Extract to read:
──────────

RAID 51 is often used with two RAID controllers. Both controllers host a RAID 5 array, and the arrays are mirrored. If an entire controller fails, the RAID 51 is still accessible because it can operate in failover mode on the other RAID 5 set and controller until the controller and/or drives are replaced in the other RAID 5 set.

JBOD

Just a Bunch of Disks (JBOD) is not a RAID set, but it is a way to group drives to achieve greater capacity. JBOD uses a concatenation method to group disks, and data is written to a disk until it is full; then data is written to the next disk in the group. JBOD does not offer higher availability because the loss of a single drive in the group will result in a loss of all data. JBOD, however, is simple to implement, and it results in a usable capacity that is the same as its raw capacity. Use JBOD when you need the maximum usable capacity and when the reliability of the data is not a concern.

Hardware, Host-Based, and Software Implementations

RAID can be configured on a hardware RAID controller, on a host-based disk controller with RAID firmware, or in software. A hardware RAID controller can exist on an expansion card or be built onto the motherboard. Hardware RAID controllers perform all RAID functions on the controller and do not place additional burden on the computer processor. Hardware RAID is best when high performance is required for disks.

──────────

Extracted records:

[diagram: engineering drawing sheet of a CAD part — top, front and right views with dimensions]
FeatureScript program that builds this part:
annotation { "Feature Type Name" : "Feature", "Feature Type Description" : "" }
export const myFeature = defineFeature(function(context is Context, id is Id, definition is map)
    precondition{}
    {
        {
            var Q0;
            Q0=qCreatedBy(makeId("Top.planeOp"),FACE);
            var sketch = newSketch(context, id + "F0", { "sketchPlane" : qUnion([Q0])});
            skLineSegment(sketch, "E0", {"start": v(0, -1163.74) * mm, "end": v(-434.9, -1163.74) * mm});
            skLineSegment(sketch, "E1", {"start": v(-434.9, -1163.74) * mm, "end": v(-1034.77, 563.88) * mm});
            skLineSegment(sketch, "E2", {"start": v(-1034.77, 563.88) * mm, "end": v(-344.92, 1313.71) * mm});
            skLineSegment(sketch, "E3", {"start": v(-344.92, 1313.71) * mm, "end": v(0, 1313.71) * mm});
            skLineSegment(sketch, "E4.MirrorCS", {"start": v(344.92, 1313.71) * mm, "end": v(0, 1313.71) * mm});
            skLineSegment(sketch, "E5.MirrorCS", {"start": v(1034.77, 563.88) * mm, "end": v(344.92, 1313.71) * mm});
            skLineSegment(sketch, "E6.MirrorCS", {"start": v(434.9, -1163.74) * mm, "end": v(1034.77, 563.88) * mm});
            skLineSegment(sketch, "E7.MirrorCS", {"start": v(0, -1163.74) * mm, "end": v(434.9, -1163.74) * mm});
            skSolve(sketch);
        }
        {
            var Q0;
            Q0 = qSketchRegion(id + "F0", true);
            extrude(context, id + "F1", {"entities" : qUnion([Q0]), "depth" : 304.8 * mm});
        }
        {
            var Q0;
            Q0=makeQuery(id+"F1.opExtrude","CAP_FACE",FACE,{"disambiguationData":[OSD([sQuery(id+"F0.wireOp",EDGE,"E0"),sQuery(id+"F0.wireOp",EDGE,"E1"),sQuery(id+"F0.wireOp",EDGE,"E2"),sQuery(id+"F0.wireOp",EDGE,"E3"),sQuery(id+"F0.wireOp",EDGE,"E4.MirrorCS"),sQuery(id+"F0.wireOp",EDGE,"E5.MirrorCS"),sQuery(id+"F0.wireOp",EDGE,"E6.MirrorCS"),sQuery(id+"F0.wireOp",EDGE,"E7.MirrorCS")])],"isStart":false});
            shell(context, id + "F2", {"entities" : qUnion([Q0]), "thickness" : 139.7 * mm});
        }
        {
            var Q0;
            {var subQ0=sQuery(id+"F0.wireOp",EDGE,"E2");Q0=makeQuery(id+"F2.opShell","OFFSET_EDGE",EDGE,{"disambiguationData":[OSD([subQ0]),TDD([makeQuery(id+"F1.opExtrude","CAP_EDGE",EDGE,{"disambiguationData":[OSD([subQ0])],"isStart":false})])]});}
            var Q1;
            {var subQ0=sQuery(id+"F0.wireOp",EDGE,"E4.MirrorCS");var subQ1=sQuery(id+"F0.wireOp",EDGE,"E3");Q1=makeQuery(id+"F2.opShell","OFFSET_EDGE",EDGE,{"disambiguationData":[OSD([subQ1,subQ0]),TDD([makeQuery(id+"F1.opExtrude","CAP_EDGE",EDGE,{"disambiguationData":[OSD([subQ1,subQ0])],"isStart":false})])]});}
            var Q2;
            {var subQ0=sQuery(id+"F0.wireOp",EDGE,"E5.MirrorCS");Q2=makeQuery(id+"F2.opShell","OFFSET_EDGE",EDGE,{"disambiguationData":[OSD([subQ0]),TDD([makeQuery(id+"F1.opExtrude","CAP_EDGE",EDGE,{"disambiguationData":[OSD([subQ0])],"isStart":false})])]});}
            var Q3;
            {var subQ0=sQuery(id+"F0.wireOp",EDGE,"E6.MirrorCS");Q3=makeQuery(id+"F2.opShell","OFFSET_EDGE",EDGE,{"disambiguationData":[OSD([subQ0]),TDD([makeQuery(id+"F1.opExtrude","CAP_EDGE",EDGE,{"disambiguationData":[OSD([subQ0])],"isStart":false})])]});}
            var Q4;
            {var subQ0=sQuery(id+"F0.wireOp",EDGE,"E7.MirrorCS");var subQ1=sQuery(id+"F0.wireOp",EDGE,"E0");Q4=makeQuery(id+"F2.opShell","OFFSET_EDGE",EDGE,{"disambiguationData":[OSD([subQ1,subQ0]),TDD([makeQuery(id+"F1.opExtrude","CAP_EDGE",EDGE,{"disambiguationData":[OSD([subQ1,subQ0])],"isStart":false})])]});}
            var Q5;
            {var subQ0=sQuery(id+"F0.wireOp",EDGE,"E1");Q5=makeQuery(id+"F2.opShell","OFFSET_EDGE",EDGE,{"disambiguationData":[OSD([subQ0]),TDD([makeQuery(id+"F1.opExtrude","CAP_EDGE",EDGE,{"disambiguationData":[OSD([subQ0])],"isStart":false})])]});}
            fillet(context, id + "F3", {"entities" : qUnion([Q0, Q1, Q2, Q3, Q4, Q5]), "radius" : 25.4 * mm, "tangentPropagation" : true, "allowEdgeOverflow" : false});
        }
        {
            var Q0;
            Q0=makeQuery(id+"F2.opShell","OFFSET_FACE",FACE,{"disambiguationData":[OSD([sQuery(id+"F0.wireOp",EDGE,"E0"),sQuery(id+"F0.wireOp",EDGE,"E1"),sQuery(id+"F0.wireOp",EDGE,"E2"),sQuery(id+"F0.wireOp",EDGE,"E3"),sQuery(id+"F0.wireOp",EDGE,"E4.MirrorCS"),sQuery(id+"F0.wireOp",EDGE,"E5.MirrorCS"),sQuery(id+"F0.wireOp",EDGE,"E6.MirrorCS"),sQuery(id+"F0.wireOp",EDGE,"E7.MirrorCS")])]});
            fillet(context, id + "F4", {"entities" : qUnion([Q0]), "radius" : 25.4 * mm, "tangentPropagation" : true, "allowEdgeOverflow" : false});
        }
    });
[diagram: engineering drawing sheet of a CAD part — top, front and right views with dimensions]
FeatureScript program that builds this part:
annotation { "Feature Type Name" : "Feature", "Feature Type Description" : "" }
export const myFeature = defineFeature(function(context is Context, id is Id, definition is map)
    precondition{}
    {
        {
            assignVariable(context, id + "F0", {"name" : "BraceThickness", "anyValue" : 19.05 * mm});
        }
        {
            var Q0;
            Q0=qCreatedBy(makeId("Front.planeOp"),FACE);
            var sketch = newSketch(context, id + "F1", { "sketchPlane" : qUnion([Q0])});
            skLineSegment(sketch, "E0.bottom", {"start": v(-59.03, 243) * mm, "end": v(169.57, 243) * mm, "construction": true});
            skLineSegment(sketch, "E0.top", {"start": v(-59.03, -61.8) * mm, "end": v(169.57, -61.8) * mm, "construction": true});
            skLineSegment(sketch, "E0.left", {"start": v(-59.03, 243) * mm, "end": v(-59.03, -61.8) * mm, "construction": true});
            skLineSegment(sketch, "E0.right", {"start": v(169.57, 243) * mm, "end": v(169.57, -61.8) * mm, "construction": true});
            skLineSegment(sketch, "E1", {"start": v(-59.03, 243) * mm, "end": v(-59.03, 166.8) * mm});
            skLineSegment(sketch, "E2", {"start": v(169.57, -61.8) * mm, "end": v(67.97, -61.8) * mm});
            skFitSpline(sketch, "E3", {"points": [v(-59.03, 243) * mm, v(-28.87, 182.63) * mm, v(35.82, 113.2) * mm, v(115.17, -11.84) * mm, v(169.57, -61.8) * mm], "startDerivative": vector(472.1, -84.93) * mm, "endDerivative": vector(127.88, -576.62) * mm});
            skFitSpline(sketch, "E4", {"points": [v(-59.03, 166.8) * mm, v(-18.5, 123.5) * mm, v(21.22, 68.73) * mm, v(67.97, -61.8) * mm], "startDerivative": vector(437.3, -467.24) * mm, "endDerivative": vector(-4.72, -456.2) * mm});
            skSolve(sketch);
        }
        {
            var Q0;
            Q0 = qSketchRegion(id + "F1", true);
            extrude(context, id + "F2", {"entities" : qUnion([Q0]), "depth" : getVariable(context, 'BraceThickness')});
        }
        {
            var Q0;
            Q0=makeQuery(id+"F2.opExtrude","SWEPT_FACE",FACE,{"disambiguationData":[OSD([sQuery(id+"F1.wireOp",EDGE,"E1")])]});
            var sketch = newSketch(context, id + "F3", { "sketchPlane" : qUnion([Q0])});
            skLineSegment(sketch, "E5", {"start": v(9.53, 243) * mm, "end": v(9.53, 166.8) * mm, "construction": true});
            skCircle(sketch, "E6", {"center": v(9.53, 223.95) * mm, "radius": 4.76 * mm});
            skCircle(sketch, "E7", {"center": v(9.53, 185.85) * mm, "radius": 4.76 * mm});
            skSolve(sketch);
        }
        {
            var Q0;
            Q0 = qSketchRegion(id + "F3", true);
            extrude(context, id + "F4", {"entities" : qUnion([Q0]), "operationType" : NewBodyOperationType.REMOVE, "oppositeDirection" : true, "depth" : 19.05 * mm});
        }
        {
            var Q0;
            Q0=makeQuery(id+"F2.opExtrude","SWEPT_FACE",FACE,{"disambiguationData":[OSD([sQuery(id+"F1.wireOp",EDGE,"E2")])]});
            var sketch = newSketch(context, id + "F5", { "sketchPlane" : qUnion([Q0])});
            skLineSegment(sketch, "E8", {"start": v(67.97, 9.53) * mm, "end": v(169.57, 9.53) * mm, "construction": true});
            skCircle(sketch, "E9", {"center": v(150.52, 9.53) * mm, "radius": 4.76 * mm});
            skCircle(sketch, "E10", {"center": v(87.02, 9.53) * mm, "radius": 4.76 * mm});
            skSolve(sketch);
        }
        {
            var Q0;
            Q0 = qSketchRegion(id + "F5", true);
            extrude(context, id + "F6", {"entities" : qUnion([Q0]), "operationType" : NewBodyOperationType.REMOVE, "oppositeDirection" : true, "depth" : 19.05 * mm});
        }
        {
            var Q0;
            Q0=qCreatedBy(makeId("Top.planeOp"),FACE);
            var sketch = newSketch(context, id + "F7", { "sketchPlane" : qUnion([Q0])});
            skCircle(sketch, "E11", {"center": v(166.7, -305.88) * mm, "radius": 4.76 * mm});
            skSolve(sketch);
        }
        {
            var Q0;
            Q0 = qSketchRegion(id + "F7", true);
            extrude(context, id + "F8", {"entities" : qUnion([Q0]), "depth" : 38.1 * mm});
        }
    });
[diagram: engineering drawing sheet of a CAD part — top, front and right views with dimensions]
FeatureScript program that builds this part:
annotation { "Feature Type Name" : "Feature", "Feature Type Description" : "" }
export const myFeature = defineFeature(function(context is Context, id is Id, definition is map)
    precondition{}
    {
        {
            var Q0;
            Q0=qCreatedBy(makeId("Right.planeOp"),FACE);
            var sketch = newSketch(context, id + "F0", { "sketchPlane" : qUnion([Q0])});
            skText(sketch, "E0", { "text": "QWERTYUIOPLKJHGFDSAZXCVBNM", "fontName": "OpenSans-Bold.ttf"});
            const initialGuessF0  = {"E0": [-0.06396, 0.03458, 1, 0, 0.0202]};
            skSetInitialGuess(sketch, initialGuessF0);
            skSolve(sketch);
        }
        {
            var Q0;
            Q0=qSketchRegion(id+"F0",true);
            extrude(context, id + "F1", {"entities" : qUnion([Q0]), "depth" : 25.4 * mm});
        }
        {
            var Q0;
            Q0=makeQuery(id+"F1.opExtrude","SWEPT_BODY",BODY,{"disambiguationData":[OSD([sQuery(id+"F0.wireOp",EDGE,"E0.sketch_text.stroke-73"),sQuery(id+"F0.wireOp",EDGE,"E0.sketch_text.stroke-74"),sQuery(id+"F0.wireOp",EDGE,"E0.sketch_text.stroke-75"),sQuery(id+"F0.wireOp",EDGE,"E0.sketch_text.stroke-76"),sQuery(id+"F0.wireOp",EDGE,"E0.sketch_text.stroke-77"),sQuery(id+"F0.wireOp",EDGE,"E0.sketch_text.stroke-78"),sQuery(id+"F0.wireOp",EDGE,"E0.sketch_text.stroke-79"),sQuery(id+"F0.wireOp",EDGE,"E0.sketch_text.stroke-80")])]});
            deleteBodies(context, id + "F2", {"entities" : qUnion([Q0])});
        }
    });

──────────

Exercise set:
(A) According to the RAID excerpt, what happens to the data in a JBOD group when a single drive in it is lost?
(B) Pick up the RAID excerpt after its final sentence and continue it.

Answers given:
(A) All data in the group is lost.

(B)
Host-based implementations utilize a dedicated drive controller, which usually contains custom firmware to understand how to group drives into a RAID. However, the host-based implementation relies on the computer processor to perform RAID computations. Host-based RAID is a low-cost way to add RAID to existing hardware when excess processor cycles are available for RAID operations.

Software-based RAID is implemented at the operating system level. Software RAID is the easiest to implement because it can be implemented on any hardware. No hardware needs to be purchased for a software RAID, so it is also the least expensive option. However, it suffers from reduced performance because RAID operations must pass through the operating system before being processed. It also places a burden on the computer processor. Software RAID systems usually cannot be used for boot drives because the operating system must first be available before RAID operations can begin. Some operating systems allow for a RAID 1 mirror of the operating system but no other forms of RAID.

RAID operations include parity computations, rebuilds, disk health tracking, and swapping out hot spares. However, the operation that is of main concern is parity computations. Parity is used for writing data to disks and for disk rebuild operations, and it can result in a lot of processing in write-intensive applications.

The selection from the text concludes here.